DOCUMENT PASSAGE:
•••

Hot Cell® Sensors are specifically engineered for battery thermal characterization. Each sensor in the range is designed to ensure proper thermal contact with specific cell formats, which directly affects measurement accuracy and repeatability. The sensor catalog includes options for cylindrical, pouch, and prismatic formats, covering the most common commercial cell sizes used in EV, consumer electronics, and stationary storage applications.

Laboratory Workflow for Testing Specific Heat Capacity of Lithium Batteries Using Hot Cell® Sensors

Thermal property measurement can be complex, and sample preparation alone can take longer than the actual test. With the Hot Disk Hot Cell® the measurement workflow is straightforward. Here’s a typical workflow for testing specific heat capacity of lithium batteries using Hot Cell® Sensors:

  • Step 1: Verify battery condition and state-of-charge

Before any measurement, confirm the cell is within its normal operating state-of-charge range and shows no signs of damage or swelling. Document the SOC as it affects thermal properties and is important for result traceability.

  • Step 2: Select and position the appropriate Hot Cell® Sensor

Match sensor geometry to your cell format. Position the sensor against the cell surface with consistent contact pressure. Most measurements are taken on the outer casing.

  • Step 3: Configure measurement parameters

Set the heat pulse duration and power level appropriate for your cell size and expected thermal properties. The Hot Disk software provides guidance on parameter selection.

  • Step 4: Perform the transient measurement

Run the measurement. The system records the transient temperature response and calculates thermal conductivity and diffusivity, from which specific heat capacity can be determined when material density is known. A typical single measurement takes two to five minutes.

  • Step 5: Analyze, validate, and document results

Review the derived Cp values along with measured conductivity and diffusivity results. Run at least three repeat measurements per cell to confirm repeatability. Document cell chemistry, format, SOC, and lab temperature alongside results for full traceability.

•••

[Extracted records]
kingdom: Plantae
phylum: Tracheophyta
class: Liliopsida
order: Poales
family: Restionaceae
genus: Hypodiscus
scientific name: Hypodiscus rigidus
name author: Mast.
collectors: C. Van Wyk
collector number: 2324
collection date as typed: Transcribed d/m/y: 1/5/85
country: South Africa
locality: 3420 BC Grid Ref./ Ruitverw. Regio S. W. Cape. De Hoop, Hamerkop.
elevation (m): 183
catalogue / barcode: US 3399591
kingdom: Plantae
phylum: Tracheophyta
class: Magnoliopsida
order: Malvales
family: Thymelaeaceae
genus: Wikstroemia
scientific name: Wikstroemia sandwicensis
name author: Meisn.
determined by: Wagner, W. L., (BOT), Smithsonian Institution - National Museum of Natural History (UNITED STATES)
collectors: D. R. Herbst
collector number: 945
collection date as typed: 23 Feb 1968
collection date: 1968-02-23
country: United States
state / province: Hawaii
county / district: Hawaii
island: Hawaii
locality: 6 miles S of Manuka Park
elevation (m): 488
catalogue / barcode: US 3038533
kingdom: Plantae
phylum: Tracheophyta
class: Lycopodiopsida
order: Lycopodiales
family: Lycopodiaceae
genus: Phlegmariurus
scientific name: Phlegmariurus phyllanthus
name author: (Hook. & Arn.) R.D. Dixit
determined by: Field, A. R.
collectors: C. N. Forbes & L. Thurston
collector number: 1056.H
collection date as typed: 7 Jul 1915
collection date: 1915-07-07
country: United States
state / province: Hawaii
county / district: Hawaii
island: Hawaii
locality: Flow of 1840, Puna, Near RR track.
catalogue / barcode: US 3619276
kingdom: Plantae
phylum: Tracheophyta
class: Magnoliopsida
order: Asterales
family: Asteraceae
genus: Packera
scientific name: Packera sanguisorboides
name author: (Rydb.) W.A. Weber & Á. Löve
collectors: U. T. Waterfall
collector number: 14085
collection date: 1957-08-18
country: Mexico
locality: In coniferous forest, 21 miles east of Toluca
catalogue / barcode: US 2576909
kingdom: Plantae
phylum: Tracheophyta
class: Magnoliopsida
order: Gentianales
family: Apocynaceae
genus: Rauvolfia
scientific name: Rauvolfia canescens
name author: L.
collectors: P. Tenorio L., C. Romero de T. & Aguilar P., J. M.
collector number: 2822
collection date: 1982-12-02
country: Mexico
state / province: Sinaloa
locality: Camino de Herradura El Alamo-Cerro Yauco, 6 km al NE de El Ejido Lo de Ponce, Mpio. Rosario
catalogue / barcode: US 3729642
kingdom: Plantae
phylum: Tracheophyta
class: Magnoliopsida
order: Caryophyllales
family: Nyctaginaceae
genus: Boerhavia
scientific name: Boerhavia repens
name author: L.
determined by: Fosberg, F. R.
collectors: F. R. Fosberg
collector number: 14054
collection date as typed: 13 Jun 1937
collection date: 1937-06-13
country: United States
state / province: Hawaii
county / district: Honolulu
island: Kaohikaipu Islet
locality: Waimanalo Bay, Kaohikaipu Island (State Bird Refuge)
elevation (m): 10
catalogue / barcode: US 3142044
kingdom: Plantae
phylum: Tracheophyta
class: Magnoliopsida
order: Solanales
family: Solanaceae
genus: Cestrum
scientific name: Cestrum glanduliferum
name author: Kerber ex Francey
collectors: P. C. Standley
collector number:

•••

EXERCISE INSTRUCTIONS: Write what comes next in the passage on testing lithium batteries with Hot Cell® Sensors, starting after its final sentence.

ANSWER TO THIS TASK:
A few best practices when testing specific heat capacity of lithium batteries:

  • Maintain stable lab temperature throughout the test sequence as thermal drift introduces noise.
  • Apply consistent contact pressure between sensor and cell surface for every measurement.
  • Record battery chemistry and SOC as Cp varies with both, and this information is essential for comparing results across studies.
  • Conduct repeat measurements on each cell; typically, three or more replicates give you confidence in your reported values.

Applications for Specific Heat Capacity Testing

Here are some applications where accurate Cp data adds real value.

  • EV battery pack design: When optimizing thermal management systems, engineers use Cp as an input to thermal models to estimate heat storage and temperature rise within the pack. They then use this information to optimize coolant flow rates and validate that the pack stays within safe operating temperatures under worst-case charge and discharge scenarios.
  • Energy storage systems: Cp data supports both system design and regulatory compliance documentation in large-scale installations where heat buildup across a battery bank can become a serious safety concern.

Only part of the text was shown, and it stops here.